Limitations & Future Work¶
- The object categories (2,000) and rendering quality in the synthetic data are still limited.
- Rotational control for non-rigid deformation (such as human body movement) has not been verified yet.
- The camera motion decoupling module does not use camera pose during inference, which might limit its effectiveness.
- Future work can explore pose-aware extensions based on DiT architectures (such as Tora).
Related Work & Insights¶
- Unlike DragAnything, which uses segmentation masks to extract entity features, PoseTraj internalizes 3D understanding through 3D pre-training.
- Similar to how PuppetMaster utilizes synthetic data for part-level animation, PoseTraj focuses on rotational trajectories.

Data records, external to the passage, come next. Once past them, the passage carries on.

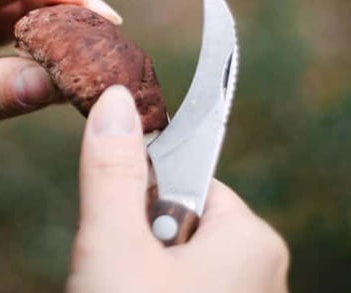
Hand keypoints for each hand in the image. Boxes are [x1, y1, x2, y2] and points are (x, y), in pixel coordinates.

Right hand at [68, 86, 288, 292]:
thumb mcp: (115, 245)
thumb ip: (114, 173)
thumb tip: (118, 100)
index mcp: (250, 237)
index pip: (180, 177)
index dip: (137, 194)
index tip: (113, 225)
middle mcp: (261, 268)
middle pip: (172, 218)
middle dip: (133, 239)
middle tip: (112, 273)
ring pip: (169, 258)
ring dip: (134, 267)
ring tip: (114, 291)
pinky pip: (175, 285)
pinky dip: (147, 288)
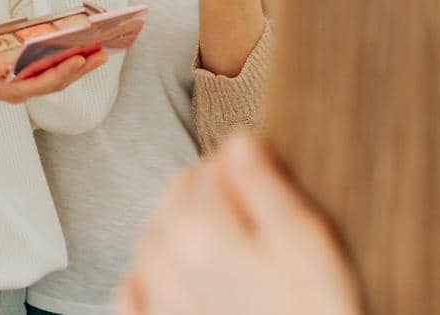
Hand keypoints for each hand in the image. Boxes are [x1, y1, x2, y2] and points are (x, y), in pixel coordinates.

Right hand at [0, 44, 109, 102]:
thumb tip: (5, 65)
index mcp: (5, 88)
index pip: (39, 83)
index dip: (62, 72)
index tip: (80, 58)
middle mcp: (16, 90)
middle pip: (54, 83)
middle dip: (79, 69)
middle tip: (101, 54)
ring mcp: (18, 85)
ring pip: (53, 79)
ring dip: (77, 68)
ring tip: (98, 53)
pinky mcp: (19, 77)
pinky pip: (47, 72)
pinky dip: (64, 64)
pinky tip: (75, 53)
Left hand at [117, 135, 361, 314]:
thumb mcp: (308, 243)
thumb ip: (266, 187)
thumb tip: (238, 141)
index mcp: (199, 228)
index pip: (208, 167)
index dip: (240, 168)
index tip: (265, 181)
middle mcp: (162, 261)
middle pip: (174, 197)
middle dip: (207, 195)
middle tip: (251, 217)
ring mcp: (152, 303)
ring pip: (152, 237)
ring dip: (180, 230)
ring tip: (227, 253)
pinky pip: (131, 293)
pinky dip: (147, 279)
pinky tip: (176, 285)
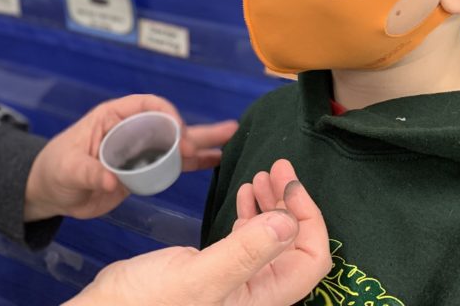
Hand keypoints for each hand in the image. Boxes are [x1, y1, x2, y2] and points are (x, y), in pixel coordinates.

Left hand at [24, 94, 236, 220]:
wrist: (51, 191)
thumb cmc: (54, 169)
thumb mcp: (67, 168)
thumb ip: (88, 171)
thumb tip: (111, 179)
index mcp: (113, 117)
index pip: (147, 106)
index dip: (167, 116)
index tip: (180, 136)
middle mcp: (132, 130)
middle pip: (169, 123)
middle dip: (193, 130)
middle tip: (221, 138)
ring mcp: (140, 151)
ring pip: (177, 143)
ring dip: (203, 142)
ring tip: (233, 138)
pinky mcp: (144, 171)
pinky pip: (173, 165)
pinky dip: (195, 163)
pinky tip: (217, 161)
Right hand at [65, 170, 329, 305]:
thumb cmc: (148, 304)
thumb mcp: (200, 277)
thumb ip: (246, 250)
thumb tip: (289, 220)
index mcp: (262, 299)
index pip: (311, 259)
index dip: (309, 218)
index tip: (289, 183)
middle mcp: (256, 292)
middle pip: (295, 245)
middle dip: (291, 202)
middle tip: (277, 166)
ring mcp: (237, 281)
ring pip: (272, 238)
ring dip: (272, 203)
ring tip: (262, 173)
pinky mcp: (216, 269)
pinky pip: (247, 238)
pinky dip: (251, 212)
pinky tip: (245, 193)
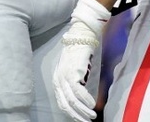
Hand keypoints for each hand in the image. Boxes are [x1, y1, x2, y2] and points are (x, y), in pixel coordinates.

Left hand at [54, 0, 110, 121]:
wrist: (82, 36)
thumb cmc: (80, 52)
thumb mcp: (74, 68)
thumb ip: (76, 81)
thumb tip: (83, 98)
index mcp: (57, 79)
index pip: (62, 102)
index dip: (71, 113)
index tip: (80, 118)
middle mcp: (59, 79)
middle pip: (66, 104)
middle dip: (77, 115)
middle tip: (87, 121)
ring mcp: (64, 77)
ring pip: (72, 101)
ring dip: (83, 110)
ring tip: (92, 115)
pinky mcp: (73, 73)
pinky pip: (79, 92)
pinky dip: (86, 100)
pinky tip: (92, 105)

- The concept of spatial promotion loss can be generalized to other video generation tasks requiring spatial consistency guarantees.
Rating¶
⭐⭐⭐⭐ — The pre-training strategy is reasonably and effectively designed, with the synthetic data + 3D bbox intermediate supervision being a major highlight; however, the practical application demand for rotational scenarios remains relatively niche.